Israel’s High Court has decided to do away with the decades-old system of kashrus certification for food establishments, saying that businesses will be permitted to make their own claims regarding the kashrus of the merchandise without a certificate from the rabbinate.
The decision triggered immediate condemnations, branding it an assault on the religious status quo and the right of every person to know the halachic status of the food being sold.
Chief Ashkenazi Rabbi David Lau sent a letter to Interior Minister Rabbi Aryeh Deri (Shas) and UTJ MK Moshe Gafni, blasting the Court ruling as self-contradictory and irresponsible.
Rabbi Lau wrote that “while the Court ruled that the Rabbinate is the sole authority on kashrus, it made another decision that changed everything. It ruled that the owner of a restaurant can present itself as kosher as he sees it, even if he explicitly says that he does not have any kosher certification,” according to media reports.
“On one hand, the court gave the sole authority relating to kashrut matters to the Rabbinate. On the other hand, it lets anyone claim that he is kosher, despite the inherent conflict of interest that the owner has in presenting himself as such.”
The relevant passage of the ruling reads: “Under the Kosher Fraud Law, a food business that does not possess a kashrut certificate is barred from posting any display asserting its kashrut (compliance with Jewish dietary laws). At the same time, the law does not forbid a food business that does not possess a kashrut certificate from displaying a true statement of the standards it observes and the method of supervision for its kashrut compliance that also includes an explicit statement that it has no kashrut certificate.”
Rabbi Lau warned that “this decision paves the way for fraud. It tells us more about the judges sitting there than it does about legal matters. It is inconceivable that a restaurant owner in the [majority Arab] Triangle region can declare that his ingredients are kosher and that he is meticulous about standards, but can anyone prevent him from doing so? What are the limits of supervision?”
Saying that “the public will be misled, and therefore I expect to change the decision,” he urged the chareidi parties to draft legislation that will circumvent the Court and preserve traditional standards of kashrus.
“The judges demonstrated their concept of ‘honor,’ as on the very last day of their term on the court, they found it fitting to issue these rulings, on the drafting of yeshivah students and kashrus,” commented Health Minister UTJ MK Rabbi Yaakov Litzman.
The reference was to outgoing Justice Eliyakim Rubenstein in this week’s ruling, and Justice Dorit Beinish who wrote the majority opinion nullifying the previous draft law, the Tal Law, at the end of her tenure in 2012.
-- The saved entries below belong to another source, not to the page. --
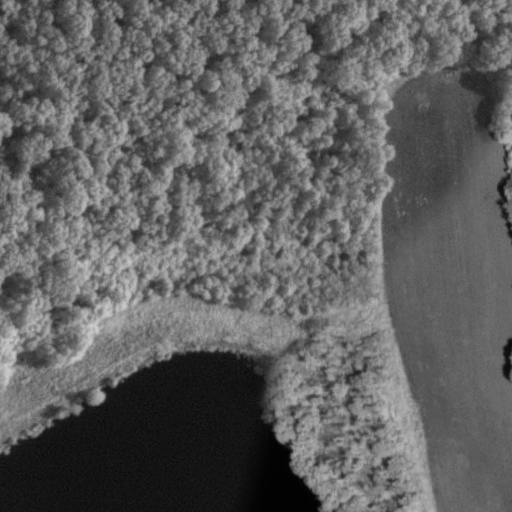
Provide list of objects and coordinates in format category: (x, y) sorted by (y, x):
dam: (134, 363)
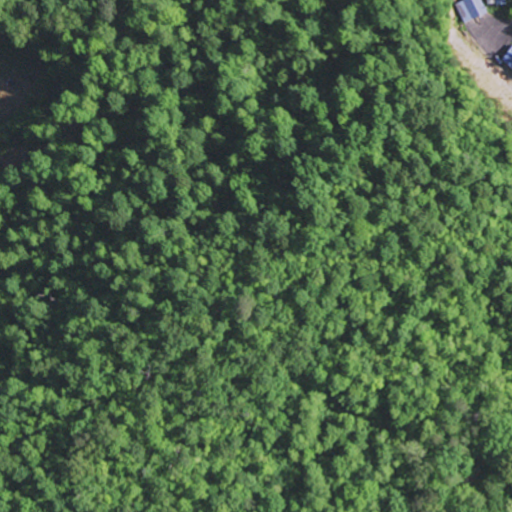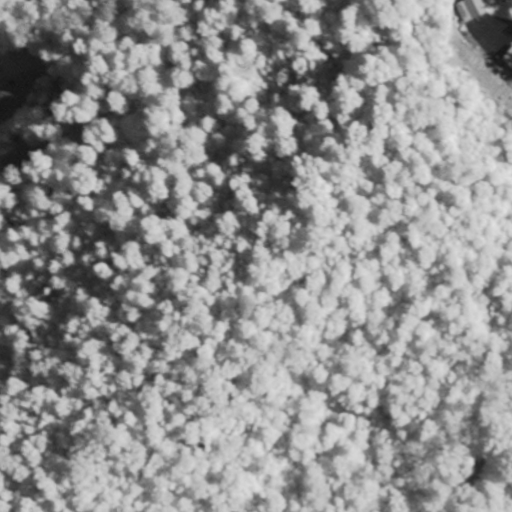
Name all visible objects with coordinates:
building: (469, 9)
building: (507, 59)
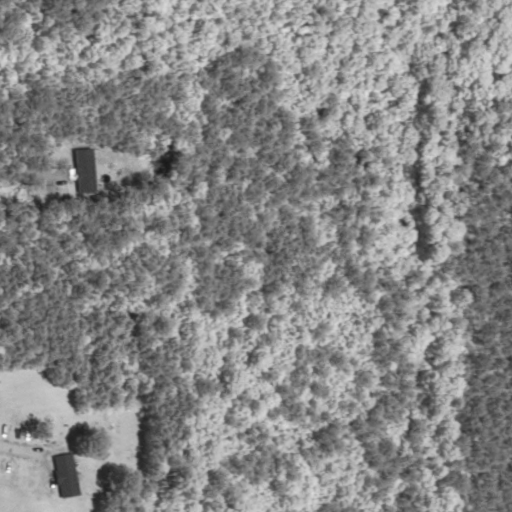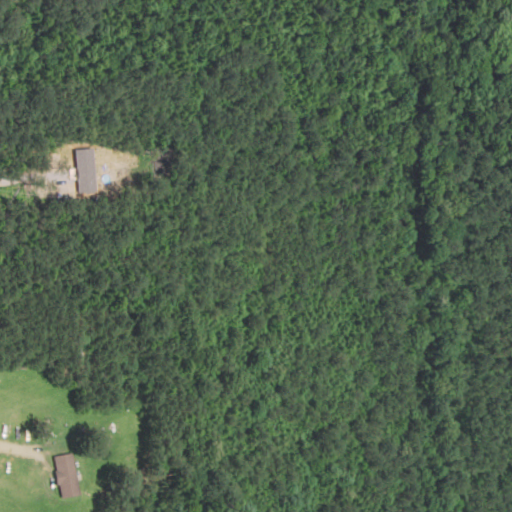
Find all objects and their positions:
road: (430, 288)
building: (67, 475)
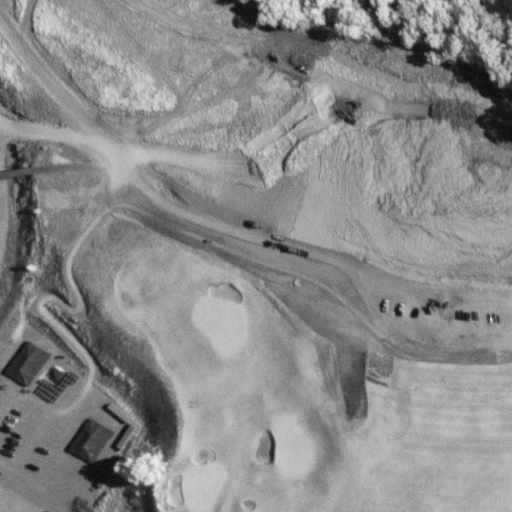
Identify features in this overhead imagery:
road: (21, 480)
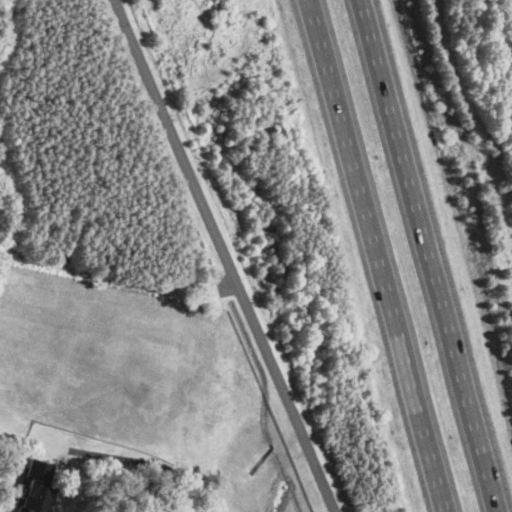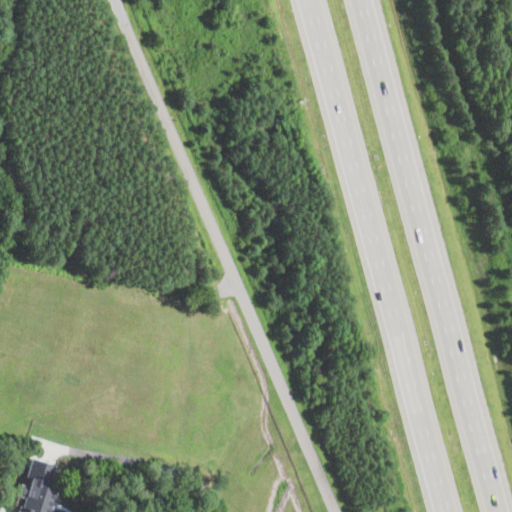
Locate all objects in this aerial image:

“The decision on kashrus is extremely serious,” he declared. “Is it possible that an Arab restaurant owner should claim that he has checked the kashrus of the food and rely on that?”
At a joint meeting of United Torah Judaism and Shas on Wednesday, the chareidi MK’s called for a law to reinstate the draft exemption for yeshivah students and that will prevent the High Court from overriding legislation passed in the Knesset. The kashrus issue was included in that discussion.
According to the existing Kosher Fraud Law, the owner of a food business may not display a written statement that the business is kosher in lieu of a kashrut certificate. The agencies authorized under the law to grant kashrut certificates are the Chief Rabbinical Council and a rabbi that it has authorized to do so. A breach of these sections has been classed as an administrative violation punishable by fine.